Anthropic's new large language model, known by its working name Mythos, has sent ripples through the security community. The model is described by both enthusiasts and critics as potentially groundbreaking — and according to Wired, fears of misuse are already widespread. But those who follow the field closely say the real challenge is not about any single model.
A Wake-Up Call for the Entire Industry
According to Wired, there is broad consensus among security experts that the arrival of Mythos should above all serve as a wake-up call for AI developers who have long prioritized functionality over security. The argument is not new, but it carries renewed weight in the face of increasingly powerful models.
The underlying problem is structural: security work has traditionally entered the development cycle late — if it has entered at all.
The real risk is not one model — it is an entire ecosystem of AI tools built without security at the core.

The Market Is Growing — But So Are the Threats
The numbers paint an ambiguous picture. AI-powered defense solutions are expanding rapidly, but attackers are exploiting the same tools.
According to market analyses, the sector is growing at an annual rate of more than 24 percent. At the same time, CrowdStrike's 2024 Global Threat Report documents that the share of malware-free attacks — where traditional antivirus solutions often fall short — rose from 71 percent in 2022 to 75 percent in 2023. SlashNext's 2024 phishing report shows even more dramatic figures: total phishing volume climbed 202 percent, while credential phishing — attacks targeting login credentials — surged by 703 percent in the second half of last year.

Defense and Offense in the Same Toolbox
The dual nature of powerful AI models is at the heart of the debate. On one side, AI gives defenders the ability to analyze vast amounts of data, detect anomalies, and respond to threats far faster than humans alone can manage. IBM's 2024 report shows that organizations actively using AI and automation in their security operations reduced the average cost of a data breach by $2.2 million compared with organizations without such technology — and they were able to contain the damage 127 days faster.
On the other side, AI lowers the barrier for threat actors with limited technical backgrounds to carry out sophisticated operations. CrowdStrike's chief security officer Shawn Henry has noted that AI gives criminals "a new weapon" that makes advanced hacking accessible to a far wider pool of actors, according to research sources in the field.

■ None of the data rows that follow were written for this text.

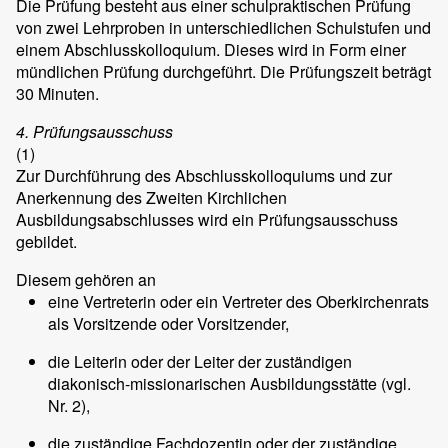
Die Prüfung besteht aus einer schulpraktischen Prüfung
von zwei Lehrproben in unterschiedlichen Schulstufen und
einem Abschlusskolloquium. Dieses wird in Form einer
mündlichen Prüfung durchgeführt. Die Prüfungszeit beträgt
30 Minuten.
4. Prüfungsausschuss
(1)
Zur Durchführung des Abschlusskolloquiums und zur
Anerkennung des Zweiten Kirchlichen
Ausbildungsabschlusses wird ein Prüfungsausschuss
gebildet.
Diesem gehören an
eine Vertreterin oder ein Vertreter des Oberkirchenrats
als Vorsitzende oder Vorsitzender,
die Leiterin oder der Leiter der zuständigen
diakonisch-missionarischen Ausbildungsstätte (vgl.
Nr. 2),
die zuständige Fachdozentin oder der zuständige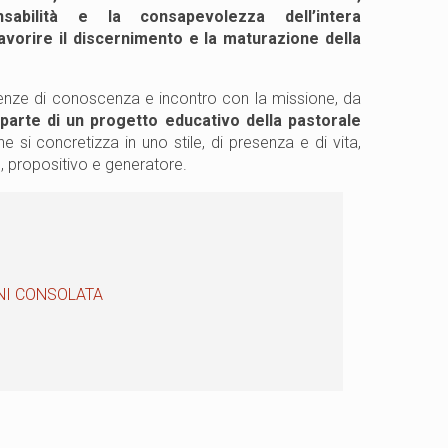
sabilità e la consapevolezza dell’intera
avorire il discernimento e la maturazione della
nze di conoscenza e incontro con la missione, da
parte di un progetto educativo della pastorale
 concretizza in uno stile, di presenza e di vita,
, propositivo e generatore.
IONI CONSOLATA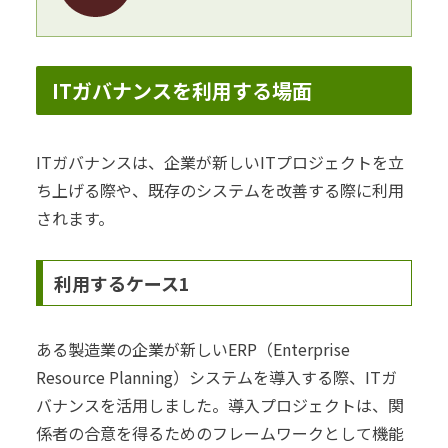
ITガバナンスを利用する場面
ITガバナンスは、企業が新しいITプロジェクトを立
ち上げる際や、既存のシステムを改善する際に利用
されます。
利用するケース1
ある製造業の企業が新しいERP（Enterprise
Resource Planning）システムを導入する際、ITガ
バナンスを活用しました。導入プロジェクトは、関
係者の合意を得るためのフレームワークとして機能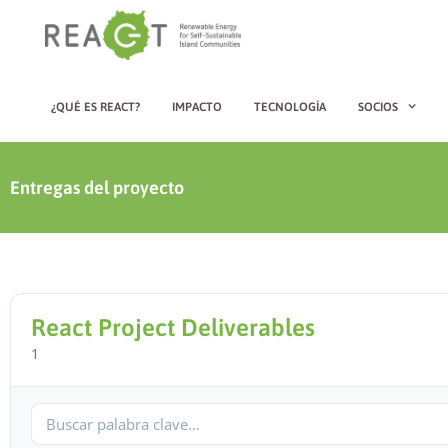
¿QUÉ ES REACT?
IMPACTO
TECNOLOGÍA
SOCIOS
Entregas del proyecto
React Project Deliverables
1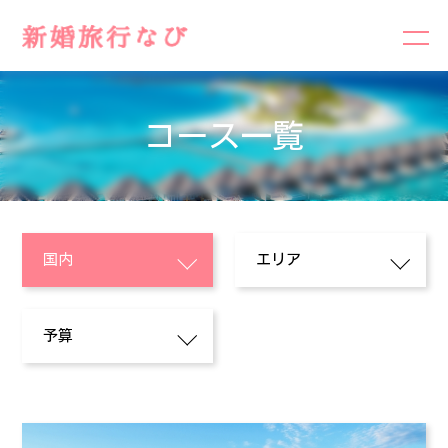
コース一覧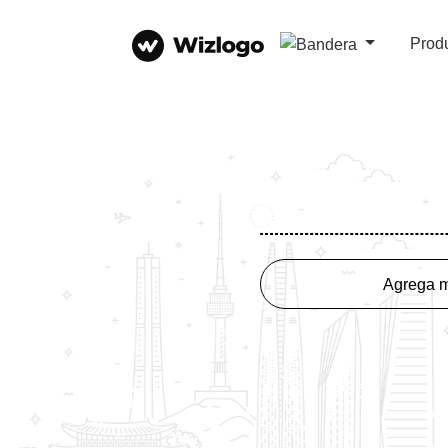
Prod
Agrega m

Generative AI: From Experiment to Mainstream
In 2024, generative AI moved from pilot projects to real-world deployment across many organizations. Within security operations, this has meant that analysts can ask questions in plain English and receive meaningful analysis in return — rather than manually sifting through logs.
Gartner, however, placed generative AI at the peak of the "inflated expectations" curve in its 2024 Hype Cycle report, with analyst Arun Chandrasekaran warning that some degree of disillusionment is inevitable. An ISC2 survey from February 2024 found that 88 percent of security professionals already notice AI affecting their work, while 56 percent believe the technology will make parts of their role redundant.
Structural Weakness at the Core
What the Mythos debate is really exposing, according to Wired, is that AI models themselves can be vulnerable targets — not just tools for attack. Decision-making processes are often opaque, and weaknesses in the models can be exploited in ways developers did not anticipate.
The question the industry now faces is whether Mythos and models of similar caliber will serve as the necessary catalyst to force a genuine security shift — or whether history will repeat itself, and security will once again be pushed to the bottom of the priority list.